* **Exercise objective**:
Below are entries to examine: work out how many lines contain the word "autoteket", and give only that number.

* **Material shown**:
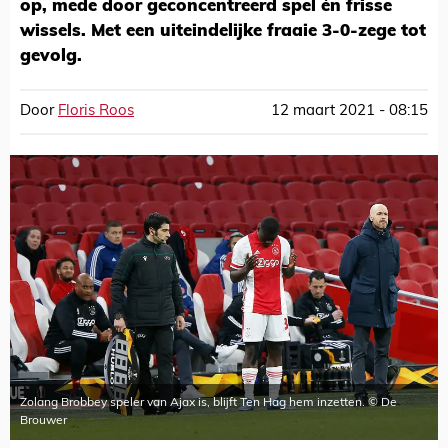
op, mede door geconcentreerd spel én frisse
wissels. Met een uiteindelijke fraaie 3-0-zege tot
gevolg.
Door
Floris Roos
12 maart 2021 - 08:15
Zolang Brobbey speler van Ajax is, blijft Ten Hag hem inzetten. © De
Brouwer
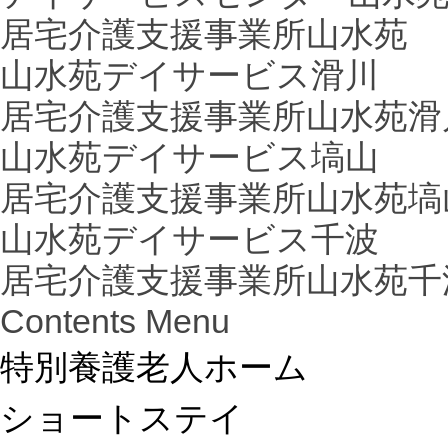
居宅介護支援事業所山水苑
山水苑デイサービス滑川
居宅介護支援事業所山水苑滑
山水苑デイサービス塙山
居宅介護支援事業所山水苑塙
山水苑デイサービス千波
居宅介護支援事業所山水苑千
Contents Menu
特別養護老人ホーム
ショートステイ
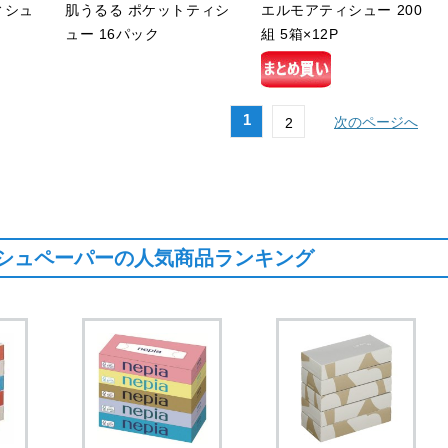
ィシュ
肌うるる ポケットティシ
エルモアティシュー 200
ュー 16パック
組 5箱×12P
1
次のページへ
2
シュペーパーの人気商品ランキング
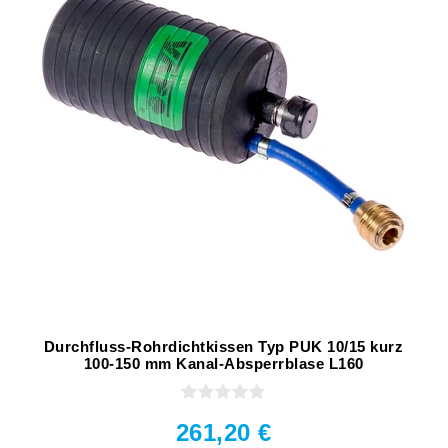
Durchfluss-Rohrdichtkissen Typ PUK 10/15 kurz
100-150 mm Kanal-Absperrblase L160
261,20 €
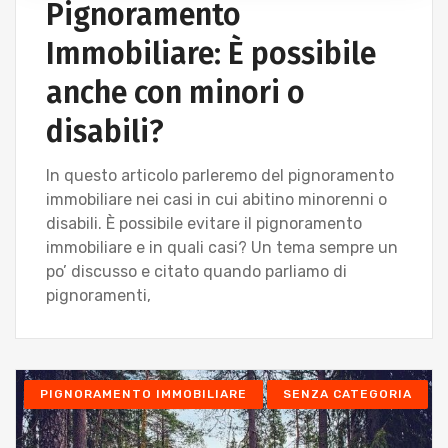
Pignoramento
Immobiliare: È possibile
anche con minori o
disabili?
In questo articolo parleremo del pignoramento
immobiliare nei casi in cui abitino minorenni o
disabili. È possibile evitare il pignoramento
immobiliare e in quali casi? Un tema sempre un
po’ discusso e citato quando parliamo di
pignoramenti,
PIGNORAMENTO IMMOBILIARE
SENZA CATEGORIA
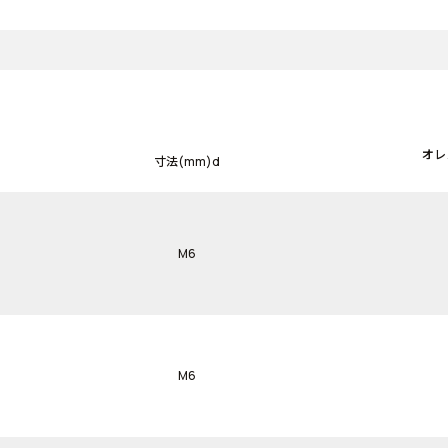
オレ
寸法(mm)d
M6
M6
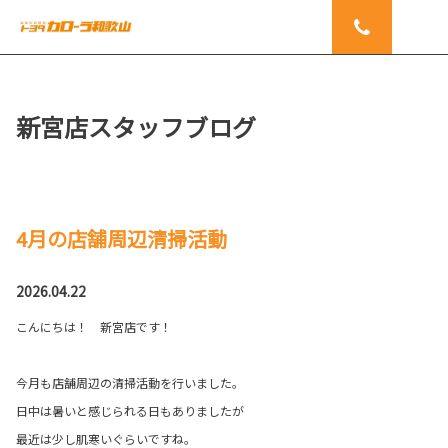
新宮店スタッフブログ
4月の店舗周辺清掃活動
2026.04.22
こんにちは！ 新宮店です！
今月も店舗周辺の清掃活動を行いました。
日中は暑いと感じられる日もありましたが
最近は少し肌寒いぐらいですね。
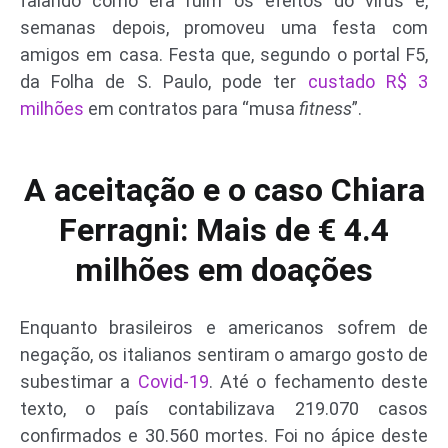
falando como era ruim os efeitos do vírus e,
semanas depois, promoveu uma festa com
amigos em casa. Festa que, segundo o portal F5,
da Folha de S. Paulo, pode ter
custado R$ 3
milhões
em contratos para “musa
fitness
”.
A aceitação e o caso Chiara
Ferragni: Mais de € 4.4
milhões em doações
Enquanto brasileiros e americanos sofrem de
negação, os italianos sentiram o amargo gosto de
subestimar a
Covid-19
. Até o fechamento deste
texto, o país contabilizava 219.070 casos
confirmados e 30.560 mortes. Foi no ápice deste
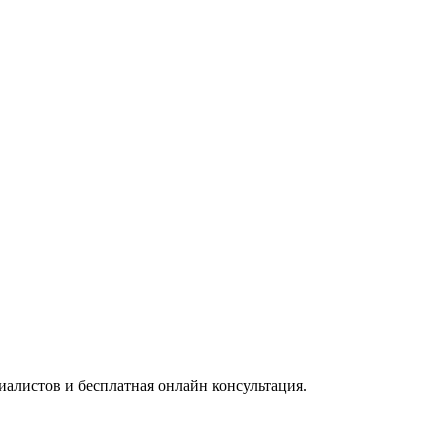
алистов и бесплатная онлайн консультация.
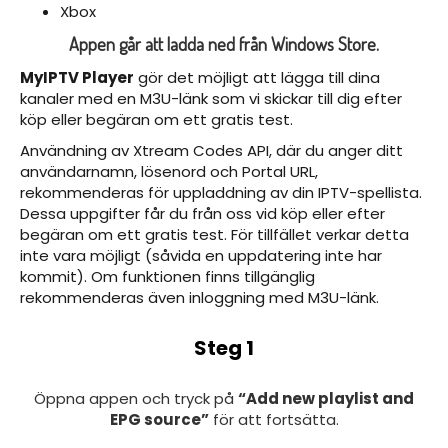
Xbox
Appen går att ladda ned från
Windows Store
.
MyIPTV Player
gör det möjligt att lägga till dina
kanaler med en M3U-länk som vi skickar till dig efter
köp eller begäran om ett gratis test.
Användning av Xtream Codes API, där du anger ditt
användarnamn, lösenord och Portal URL,
rekommenderas för uppladdning av din IPTV-spellista.
Dessa uppgifter får du från oss vid köp eller efter
begäran om ett gratis test. För tillfället verkar detta
inte vara möjligt (såvida en uppdatering inte har
kommit). Om funktionen finns tillgänglig
rekommenderas även inloggning med M3U-länk.
Steg 1
Öppna appen och tryck på
“Add new playlist and
EPG source”
för att fortsätta.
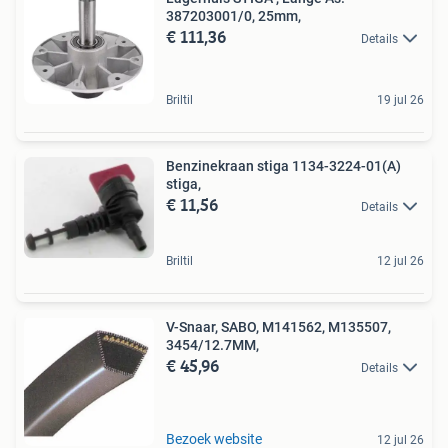
387203001/0, 25mm,
€ 111,36
Details
Briltil
19 jul 26
Benzinekraan stiga 1134-3224-01(A)
stiga,
€ 11,56
Details
Briltil
12 jul 26
V-Snaar, SABO, M141562, M135507,
3454/12.7MM,
€ 45,96
Details
Bezoek website
12 jul 26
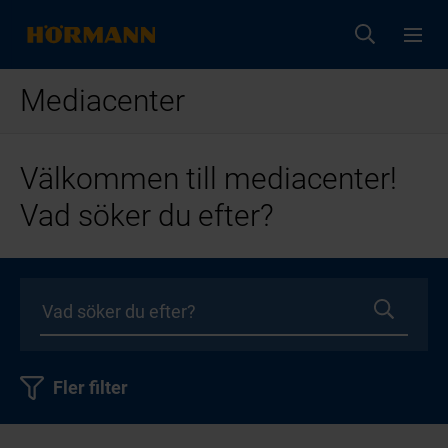
Mediacenter
Välkommen till mediacenter!
Vad söker du efter?
Fler filter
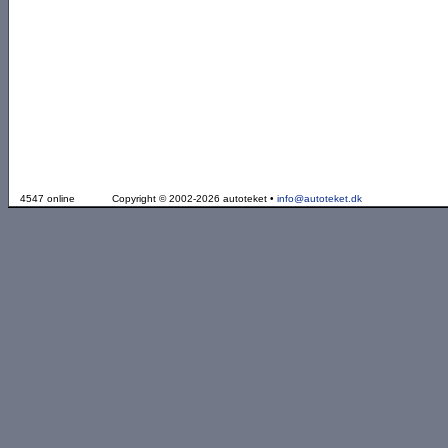
4547 online
Copyright © 2002-2026 autoteket •
info@autoteket.dk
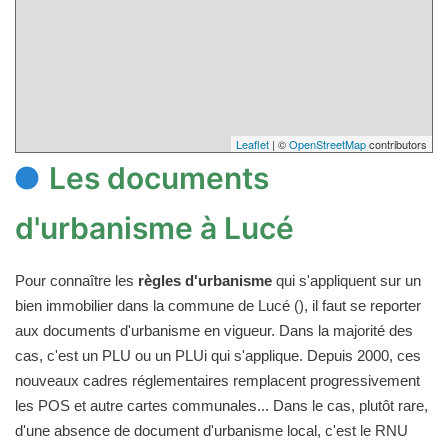
Leaflet
| ©
OpenStreetMap
contributors
Les documents
d'urbanisme à Lucé
Pour connaître les
règles d'urbanisme
qui s'appliquent sur un
bien immobilier dans la commune de Lucé (), il faut se reporter
aux documents d'urbanisme en vigueur. Dans la majorité des
cas, c'est un PLU ou un PLUi qui s'applique. Depuis 2000, ces
nouveaux cadres réglementaires remplacent progressivement
les POS et autre cartes communales... Dans le cas, plutôt rare,
d'une absence de document d'urbanisme local, c'est le RNU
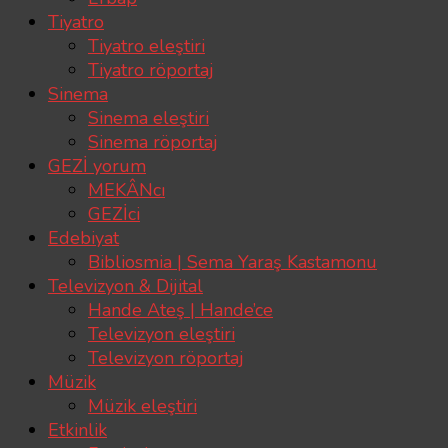
Tiyatro
Tiyatro eleştiri
Tiyatro röportaj
Sinema
Sinema eleştiri
Sinema röportaj
GEZİ yorum
MEKÂNcı
GEZİci
Edebiyat
Bibliosmia | Sema Yaraş Kastamonu
Televizyon & Dijital
Hande Ateş | Hande’ce
Televizyon eleştiri
Televizyon röportaj
Müzik
Müzik eleştiri
Etkinlik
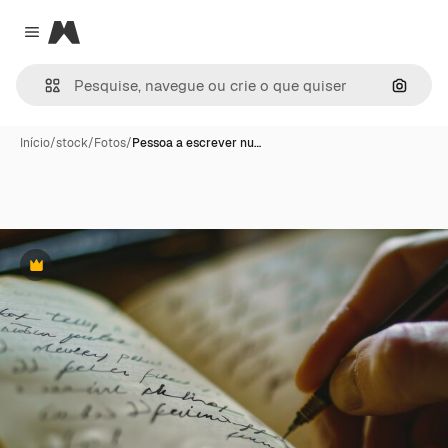
Magnific
Close menu
Pesqui
Início
/
stock
/
Fotos
/
Pessoa a escrever nu…
Premium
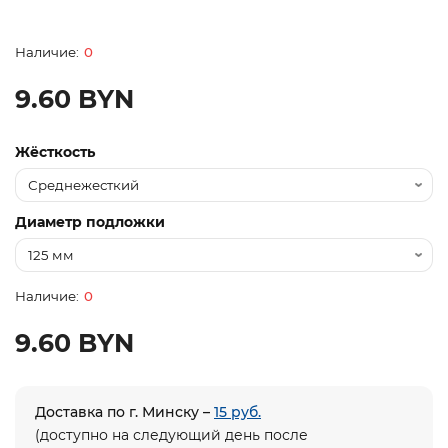
0
9.60 BYN
Жёсткость
Диаметр подложки
0
9.60 BYN
Доставка по г. Минску –
15 руб.
(доступно на следующий день после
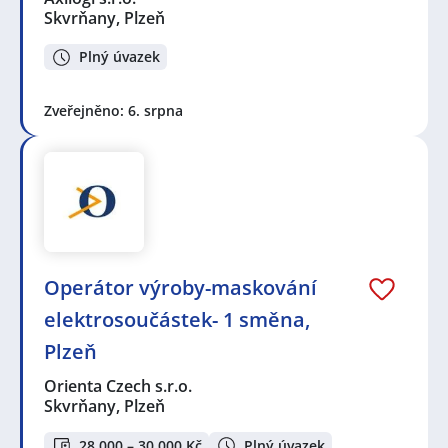
Skvrňany, Plzeň
Plný úvazek
Zveřejněno: 6. srpna
Operátor výroby-maskování
elektrosoučástek- 1 směna,
Plzeň
Orienta Czech s.r.o.
Skvrňany, Plzeň
28 000 – 30 000 Kč
Plný úvazek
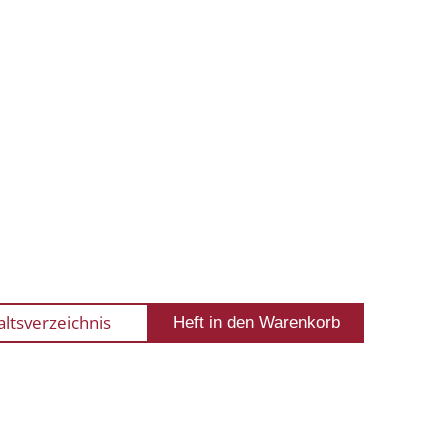
altsverzeichnis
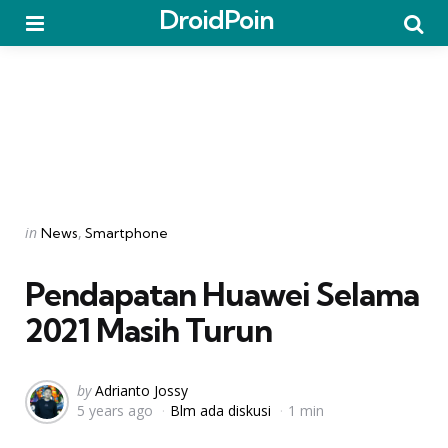
DroidPoin
Menu
Searc
Categories
Posted
in
News
Smartphone
in
Pendapatan Huawei Selama
2021 Masih Turun
Posted
by
Adrianto Jossy
5 years ago
Blm ada diskusi
1 min
by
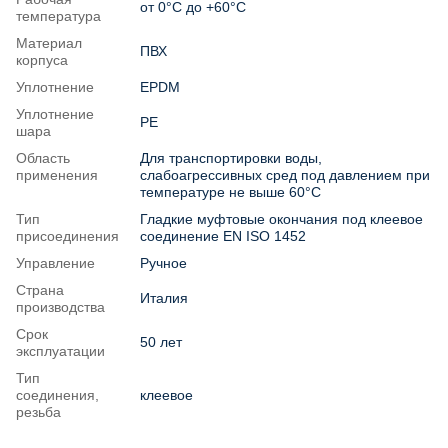
от 0°С до +60°С
температура
Материал
ПВХ
корпуса
Уплотнение
EPDM
Уплотнение
PE
шара
Область
Для транспортировки воды,
применения
слабоагрессивных сред под давлением при
температуре не выше 60°С
Тип
Гладкие муфтовые окончания под клеевое
присоединения
соединение EN ISO 1452
Управление
Ручное
Страна
Италия
производства
Срок
50 лет
эксплуатации
Тип
соединения,
клеевое
резьба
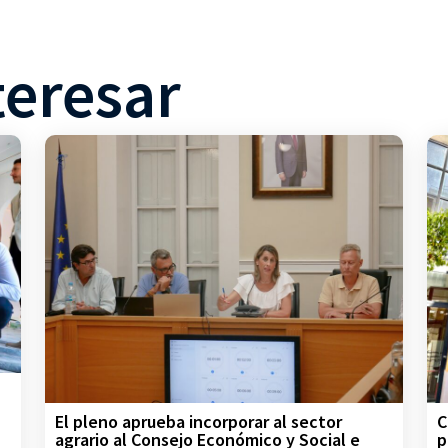
teresar
C
El pleno aprueba incorporar al sector
p
agrario al Consejo Económico y Social e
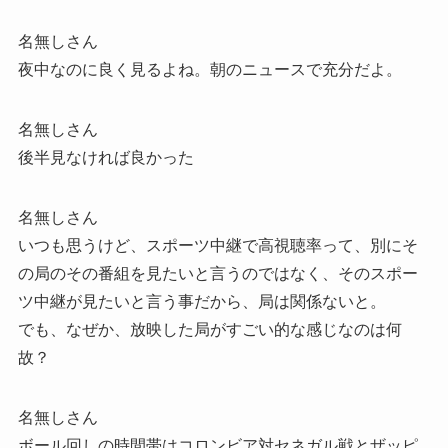
名無しさん
夜中なのに良く見るよね。朝のニュースで充分だよ。
名無しさん
後半見なければ良かった
名無しさん
いつも思うけど、スポーツ中継で高視聴率って、別にそ
の局のその番組を見たいと言うのではなく、そのスポー
ツ中継が見たいと言う事だから、局は関係ないと。
でも、なぜか、放映した局がすごい的な感じなのは何
故？
名無しさん
ボール回しの時間帯はコロンビア対セネガル戦とザッピ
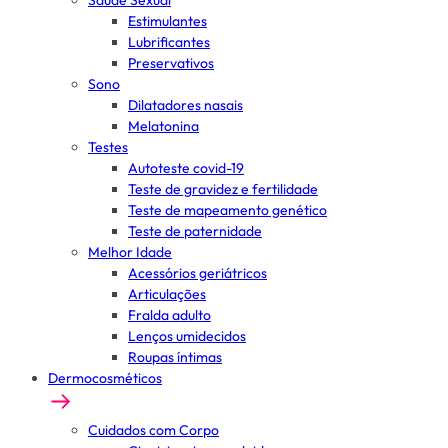
Saúde Sexual
Estimulantes
Lubrificantes
Preservativos
Sono
Dilatadores nasais
Melatonina
Testes
Autoteste covid-19
Teste de gravidez e fertilidade
Teste de mapeamento genético
Teste de paternidade
Melhor Idade
Acessórios geriátricos
Articulações
Fralda adulto
Lenços umidecidos
Roupas íntimas
Dermocosméticos
Cuidados com Corpo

* **Answer box**:
2